Lorsque le roi d’Espagne, lors du XVIIe Sommet ibéroaméricain, réalisé au Chili, en novembre 2007, eut l’indécence de dire à Chavez de se la fermer, alors que ce dernier avait la parole, la socialiste Michelle Bachelet qui présidait cette rencontre se garda bien de rappeler au dignitaire qu’ici, les présidents peuvent s’exprimer comme ils l’entendent et qu’ils doivent être respectés. Elle n’en fit rien.
Si le peuple chilien ne prend pas note du détournement de sens donné au mot socialiste, il se retrouvera avec Michelle Bachelet comme présidente un peu comme le peuple français se retrouve, aujourd’hui, avec le socialiste François Hollande, véritable marionnette caricaturale de la volonté de Washington.
En Amérique latine, l’empire veut garder les territoires reconquis par des coups d’État militaires et poursuivre son action pour reconquérir ceux qui lui ont échappé.
Une louve déguisée en brebis est plus dangereuse qu’une louve à corps découvert.
Pour moi, l’élection de Michelle Bachelet à la présidence du Chili ne serait pas une bonne nouvelle. Nous savons que Pinera, l’actuel président, est un fervent défenseur et promoteur du néolibéralisme et personne n’en est surpris. Il s’est présenté sous ses véritables couleurs et le peuple l’a élu et ses collègues latino-américains le respectent.

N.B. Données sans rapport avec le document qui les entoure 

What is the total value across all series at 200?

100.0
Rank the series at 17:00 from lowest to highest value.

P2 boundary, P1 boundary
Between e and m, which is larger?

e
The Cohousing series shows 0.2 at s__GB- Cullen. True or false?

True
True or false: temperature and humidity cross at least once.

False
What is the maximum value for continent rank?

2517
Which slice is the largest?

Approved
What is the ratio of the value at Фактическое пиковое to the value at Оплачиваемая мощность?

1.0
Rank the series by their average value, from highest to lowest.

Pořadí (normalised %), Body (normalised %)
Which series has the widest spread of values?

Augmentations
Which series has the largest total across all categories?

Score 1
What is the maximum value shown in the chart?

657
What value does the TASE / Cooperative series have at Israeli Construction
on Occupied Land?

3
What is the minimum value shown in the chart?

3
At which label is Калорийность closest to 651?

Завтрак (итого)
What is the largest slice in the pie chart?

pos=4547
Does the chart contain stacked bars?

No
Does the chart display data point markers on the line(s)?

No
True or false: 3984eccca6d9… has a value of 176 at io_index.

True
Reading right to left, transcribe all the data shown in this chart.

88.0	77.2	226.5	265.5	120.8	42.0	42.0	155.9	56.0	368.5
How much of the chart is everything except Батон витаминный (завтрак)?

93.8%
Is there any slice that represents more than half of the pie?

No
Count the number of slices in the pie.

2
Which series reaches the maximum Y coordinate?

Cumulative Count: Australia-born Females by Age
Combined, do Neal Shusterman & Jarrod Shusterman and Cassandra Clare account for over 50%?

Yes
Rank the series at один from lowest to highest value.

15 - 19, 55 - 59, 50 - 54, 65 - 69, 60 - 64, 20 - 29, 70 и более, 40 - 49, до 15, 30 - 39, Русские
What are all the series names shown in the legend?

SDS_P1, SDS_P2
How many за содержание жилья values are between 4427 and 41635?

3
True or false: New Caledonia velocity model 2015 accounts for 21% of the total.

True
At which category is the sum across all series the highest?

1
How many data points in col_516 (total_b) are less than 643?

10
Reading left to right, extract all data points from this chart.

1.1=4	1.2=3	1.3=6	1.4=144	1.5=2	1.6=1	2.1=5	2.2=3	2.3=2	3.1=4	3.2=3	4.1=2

Je prédis qu’avec Michelle Bachelet ça va être le trouble-fête dans les organismes d’intégration régionale. Les ressources en provenance de Washington ne lui manqueront pas, d’abord pour gagner la prochaine élection puis pour semer la bisbille dans la bergerie de la grande patrie. Son séjour aux Nations Unies lui aura donné le temps de bien apprendre sa leçon.
C’est un sentiment profond dont je n’arrive pas à me défaire.